Social media’s involvement in today’s society has redefined the word "experience". We are satisfied with our visit to new places and relationships with new friends after a few snapshot and very little understanding. And we often fail to acknowledge and appreciate the depths of what stands directly in front of us.
But what if we challenged ourselves to stay true to the traditional definition of what it means to experience something?
To be present. To participate. To observe attentively.
And to derive knowledge from an event or activity.
To see with our eyes and not limit our point of view to that of an iPhone screen.
I believe that there are always lessons to be learned and something to be gained, from all experiences in life. I’ve said it before and will likely continue to say it, as a personal reminder to remain grateful, positive, and humble. But we cannot begin or continue to learn from experiences if we do not allow ourselves to truly partake in the moment. To me, this means reading the two sentence side blurb next to exhibits in museums and remembering cafes by the music played and the number of outlets available. When I fail to gain something from an experience or fail to learn from an event or relationship in my life, I know it is because I failed to truly experience it.
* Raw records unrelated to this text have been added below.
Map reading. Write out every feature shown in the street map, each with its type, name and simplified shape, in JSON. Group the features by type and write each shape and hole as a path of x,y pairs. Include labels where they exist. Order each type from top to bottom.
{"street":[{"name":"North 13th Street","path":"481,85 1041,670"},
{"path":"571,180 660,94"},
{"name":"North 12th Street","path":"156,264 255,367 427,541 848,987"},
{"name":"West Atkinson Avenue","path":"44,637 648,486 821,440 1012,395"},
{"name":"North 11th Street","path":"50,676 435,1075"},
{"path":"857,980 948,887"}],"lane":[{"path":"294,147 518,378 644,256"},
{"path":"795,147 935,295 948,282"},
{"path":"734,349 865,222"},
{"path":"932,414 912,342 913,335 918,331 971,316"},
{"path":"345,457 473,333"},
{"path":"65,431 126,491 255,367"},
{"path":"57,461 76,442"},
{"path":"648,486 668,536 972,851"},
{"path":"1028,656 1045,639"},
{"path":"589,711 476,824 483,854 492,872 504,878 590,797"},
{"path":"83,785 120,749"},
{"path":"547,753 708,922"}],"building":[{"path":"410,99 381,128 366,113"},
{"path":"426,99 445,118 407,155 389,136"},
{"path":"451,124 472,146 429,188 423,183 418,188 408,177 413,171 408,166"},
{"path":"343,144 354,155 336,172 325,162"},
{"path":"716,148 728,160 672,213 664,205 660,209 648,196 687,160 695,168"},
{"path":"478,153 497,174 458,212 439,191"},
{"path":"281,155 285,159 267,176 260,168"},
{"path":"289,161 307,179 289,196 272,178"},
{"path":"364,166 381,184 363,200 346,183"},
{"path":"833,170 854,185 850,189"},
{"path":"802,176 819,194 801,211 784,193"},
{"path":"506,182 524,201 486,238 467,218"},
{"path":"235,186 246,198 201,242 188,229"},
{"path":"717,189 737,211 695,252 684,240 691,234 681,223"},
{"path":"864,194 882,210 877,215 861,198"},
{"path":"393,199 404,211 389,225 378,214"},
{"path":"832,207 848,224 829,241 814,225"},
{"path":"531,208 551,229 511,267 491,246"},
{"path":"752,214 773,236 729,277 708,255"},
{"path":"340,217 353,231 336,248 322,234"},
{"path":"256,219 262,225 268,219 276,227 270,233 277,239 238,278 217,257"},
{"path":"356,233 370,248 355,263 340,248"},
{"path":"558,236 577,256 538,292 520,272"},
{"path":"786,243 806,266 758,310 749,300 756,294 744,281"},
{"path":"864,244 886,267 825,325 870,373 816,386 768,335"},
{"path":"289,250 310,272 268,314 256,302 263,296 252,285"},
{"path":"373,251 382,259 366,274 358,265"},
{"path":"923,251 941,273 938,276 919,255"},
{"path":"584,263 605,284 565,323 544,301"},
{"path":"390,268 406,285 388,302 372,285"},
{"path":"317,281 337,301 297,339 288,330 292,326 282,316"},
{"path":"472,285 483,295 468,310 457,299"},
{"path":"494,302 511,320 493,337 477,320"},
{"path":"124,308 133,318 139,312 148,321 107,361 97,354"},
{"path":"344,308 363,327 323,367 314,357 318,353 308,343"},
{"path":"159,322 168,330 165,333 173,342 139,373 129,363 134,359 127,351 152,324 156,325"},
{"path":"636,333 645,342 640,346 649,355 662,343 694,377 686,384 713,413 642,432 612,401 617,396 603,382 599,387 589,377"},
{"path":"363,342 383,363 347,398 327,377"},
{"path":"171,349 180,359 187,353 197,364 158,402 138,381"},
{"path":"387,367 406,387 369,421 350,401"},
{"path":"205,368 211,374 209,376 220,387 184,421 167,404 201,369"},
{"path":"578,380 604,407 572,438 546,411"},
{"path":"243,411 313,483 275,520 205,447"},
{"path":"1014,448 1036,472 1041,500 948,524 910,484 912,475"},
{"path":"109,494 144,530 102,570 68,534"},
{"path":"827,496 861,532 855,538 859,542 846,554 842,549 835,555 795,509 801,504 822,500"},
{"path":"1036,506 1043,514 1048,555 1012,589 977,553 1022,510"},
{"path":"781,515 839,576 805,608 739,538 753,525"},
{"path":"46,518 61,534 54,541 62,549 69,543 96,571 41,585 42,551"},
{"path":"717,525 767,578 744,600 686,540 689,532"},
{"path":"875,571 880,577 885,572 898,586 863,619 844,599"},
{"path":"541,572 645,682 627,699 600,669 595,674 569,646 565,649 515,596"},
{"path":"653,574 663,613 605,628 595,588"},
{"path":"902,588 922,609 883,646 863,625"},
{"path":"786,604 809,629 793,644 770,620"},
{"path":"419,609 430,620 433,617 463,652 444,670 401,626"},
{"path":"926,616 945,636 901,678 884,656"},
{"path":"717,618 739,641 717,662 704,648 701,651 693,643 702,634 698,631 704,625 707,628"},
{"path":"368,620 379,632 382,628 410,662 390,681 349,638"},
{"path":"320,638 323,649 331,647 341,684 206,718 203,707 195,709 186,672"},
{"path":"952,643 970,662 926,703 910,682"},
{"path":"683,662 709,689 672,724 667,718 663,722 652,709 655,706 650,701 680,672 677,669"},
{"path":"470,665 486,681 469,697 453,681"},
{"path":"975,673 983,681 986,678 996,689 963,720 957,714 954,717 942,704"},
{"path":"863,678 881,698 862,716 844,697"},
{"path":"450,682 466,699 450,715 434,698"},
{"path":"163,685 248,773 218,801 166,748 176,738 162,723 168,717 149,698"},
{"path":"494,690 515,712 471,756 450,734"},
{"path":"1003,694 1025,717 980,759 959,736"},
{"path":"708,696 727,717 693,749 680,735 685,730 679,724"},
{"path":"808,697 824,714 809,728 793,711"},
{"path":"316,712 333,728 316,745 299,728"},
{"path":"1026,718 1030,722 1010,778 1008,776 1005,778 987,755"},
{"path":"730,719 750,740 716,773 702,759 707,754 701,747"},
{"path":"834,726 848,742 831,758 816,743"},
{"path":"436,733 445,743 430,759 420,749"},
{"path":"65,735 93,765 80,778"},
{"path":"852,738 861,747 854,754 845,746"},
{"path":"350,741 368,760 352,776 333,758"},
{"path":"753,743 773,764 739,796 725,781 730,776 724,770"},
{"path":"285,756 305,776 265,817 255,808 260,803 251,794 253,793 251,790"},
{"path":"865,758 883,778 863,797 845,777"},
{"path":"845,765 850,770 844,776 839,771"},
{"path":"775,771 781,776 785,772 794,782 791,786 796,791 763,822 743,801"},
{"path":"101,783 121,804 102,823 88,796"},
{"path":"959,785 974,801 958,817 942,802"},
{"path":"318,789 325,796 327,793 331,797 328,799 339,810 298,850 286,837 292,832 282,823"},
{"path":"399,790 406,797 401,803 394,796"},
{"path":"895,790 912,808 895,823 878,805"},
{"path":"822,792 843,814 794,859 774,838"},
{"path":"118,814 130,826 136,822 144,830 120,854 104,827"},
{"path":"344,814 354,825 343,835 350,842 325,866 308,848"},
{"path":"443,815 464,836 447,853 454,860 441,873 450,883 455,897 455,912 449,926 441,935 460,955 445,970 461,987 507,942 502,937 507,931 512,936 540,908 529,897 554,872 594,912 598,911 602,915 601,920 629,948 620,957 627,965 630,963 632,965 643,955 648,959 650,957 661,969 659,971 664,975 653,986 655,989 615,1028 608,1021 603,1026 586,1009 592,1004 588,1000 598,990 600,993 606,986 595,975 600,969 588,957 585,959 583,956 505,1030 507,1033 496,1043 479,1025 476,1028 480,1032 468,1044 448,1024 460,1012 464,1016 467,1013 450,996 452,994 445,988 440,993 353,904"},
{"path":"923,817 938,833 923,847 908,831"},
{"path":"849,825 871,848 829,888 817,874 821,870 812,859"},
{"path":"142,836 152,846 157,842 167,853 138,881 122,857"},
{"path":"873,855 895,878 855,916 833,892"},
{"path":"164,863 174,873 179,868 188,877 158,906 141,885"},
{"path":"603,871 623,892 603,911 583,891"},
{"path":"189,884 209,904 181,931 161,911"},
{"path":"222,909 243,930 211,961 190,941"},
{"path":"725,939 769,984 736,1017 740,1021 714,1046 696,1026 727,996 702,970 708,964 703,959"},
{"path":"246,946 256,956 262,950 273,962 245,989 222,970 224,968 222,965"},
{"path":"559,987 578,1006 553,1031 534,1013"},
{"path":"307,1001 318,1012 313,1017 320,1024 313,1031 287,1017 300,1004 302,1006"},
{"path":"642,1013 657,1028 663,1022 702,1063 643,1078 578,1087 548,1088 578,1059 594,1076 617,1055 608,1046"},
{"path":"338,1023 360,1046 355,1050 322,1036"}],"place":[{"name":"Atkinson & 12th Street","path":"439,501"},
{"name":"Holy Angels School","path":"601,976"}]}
If this makes no sense to you, I recommend watching The Secret Life of Walter Mitty; particularly the scene in which photographer Sean O’Connel travels great lengths to capture the nature and animals in a high mountainous regions, but does not take the shot he long awaited for. He exclaims, “If I like a moment, for me, personally, I don’t like to have the distraction of the camera. I just want to stay in it.”
Because I believe in this. I love photography, I love the documentation of moments, people, and places. But I am a lover of undisrupted naturally beautiful experiences far more. Appreciating the world around you as it exists in that moment - to appreciate who you are, who he is, what that sounds like, what this looks like- are all moments that can construct a life filled with distinct authentic experiences.